Text excerpt START
Saturday, January 19, 2013

The Generals (Ricks 2012)

I just finished Tom Ricks' The Generals, a work I've been meaning to review for some time.

Summary: Ricks conducts an analysis is U.S. Army generalship - specifically the selection, management, and retention of general officers - between WW2 and today and what he believes to have been a clear deterioration of the quality of these commanders and a failure of the U.S. Army's command management process over that time.

Contents: The volume is a fairly clear display of Ricks' strengths and weaknesses, but in my opinions his conclusions are less well-drawn, less useful for the civilian reader, and less practical as a plan for military reform.

For a work of nonfiction The Generals is quite readable; Ricks is a good writer of general military history. It contains some brief but well-drawn portraits and summaries of the careers of the general officers from WW2, Korea, Vietnam, and the "War on Terror" periods, including Marshall, Mark Clark, Patton, and Terry Allen from WW2; O.P Smith, MacArthur, and Ridgeway from Korea; Taylor, Westmoreland, and DePuy from Vietnam; and Powell, Schwartzkopf, Franks, Sanchez, and Petraeus from the past two decades. In each section Ricks uses the officers he profiles to illustrate what he considers the characteristics of flag officer policy in each period and the results in terms of combat effectiveness or the lack of same.

To summarize his overall thesis, he begins by positing that GEN Marshall crafted a system of flag officer selection and employment during the opening years of WW2 that was characterized by idiosyncratic promotion and placement of officers in command slots based on a rather personal assessment of their potential for command.

Of necessity this meant that Marshall and his subordinate theater commanders made some mistakes, and so the other essential component of this system was the early and ruthless relief of officers who were, or appeared to be, not competent at that level of command.

But because of the very nature of the appointments these reliefs were not particularly prejudicial (unless the general officer involved was clearly criminally incompetent or personally troubled) and involved at least one second chance for the officer relieved. Ricks takes the time to point out several men who were relieved, reassigned, and subsequently worked their way back up to command positions.

So by the end of WW2 the "Marshall System" consisted of a linked system of appointment-relief-reassignment conducted as a public process. Relief was - at least according to Ricks - not associated with punishment, not hidden from sight, and not considered a failure of either the individual or the system but rather the understanding that command was a privilege and the critical function of command was the efficient use of (and, where possible, preservation of) U.S. soldier lives.

Ricks then documents the transition from this to what he describes as the current system of U.S. GO management in which reliefs are almost impossible, intimately associated with failure both of the system and the relieved officer, and, consequently, problematic in that incompetent commanders are not quickly removed from the system.
Text excerpt END
Provided records START
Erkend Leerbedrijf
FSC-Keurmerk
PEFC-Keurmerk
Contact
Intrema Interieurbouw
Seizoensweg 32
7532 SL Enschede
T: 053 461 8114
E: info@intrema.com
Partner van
Provided records END
__Tasks for this exercise__:
(a) In the review of The Generals, what did the "Marshall System" consist of by the end of WW2?
(b) List every general officer the review of The Generals names as profiled from the past two decades.
(c) Resume the review of The Generals, writing on from its final sentence.
The listing is separate material and has no connection to the book review above it.

__Results__:
(a) It consisted of a linked system of appointment-relief-reassignment conducted as a public process.

(b) Powell, Schwartzkopf, Franks, Sanchez, and Petraeus

(c)
This, in Ricks' view, is directly responsible for problems that the U.S. Army encountered in Korea, Vietnam, Afghanistan, and Iraq.

The work is well constructed, and arguments made with care, and in general I have no problem with Ricks' historical examples. The body of the work makes a good case for Ricks' thesis that the Marshall System has broken down and has been effectively replaced with a dysfunctional GO management process that promotes and places in command officers with severe military and geopolitical flaws.

However, I believe that The Generals also features a number of Ricks' weaknesses on prominent display as well.

He provides absolutely no context for his thesis; no other general officer systems outside the U.S. Army are detailed. He briefly discusses what he considers the differences between the U.S., British, and German armies of WW2 as organizations without any comparison between their differing methods of handling command assignments - which I assume there were. Such a comparison might be very useful.

He is inordinately impressed with the U.S. Army as an organization (which, while an opinion I share as a former GI, is not one that would seem helpful in the author of a work questioning Army policy). His intense focus on the Army, I think, also tends to minimize the role other institutions and branches of the U.S. Government and branches played in the evolution of the role of Army general officers and weakens his analysis.

As just a single example that occurred to me as I was reading his account of the increasing difficulty and complexity of the civil-military relationship during the Fifties (which he lays primarily at the feet of the "atomic military" and the problems the Army had with its role in the early nuclear age); he never once brings up the creation of the National Security Advisor position that effectively superseded the role GEN Marshall had played in WW2.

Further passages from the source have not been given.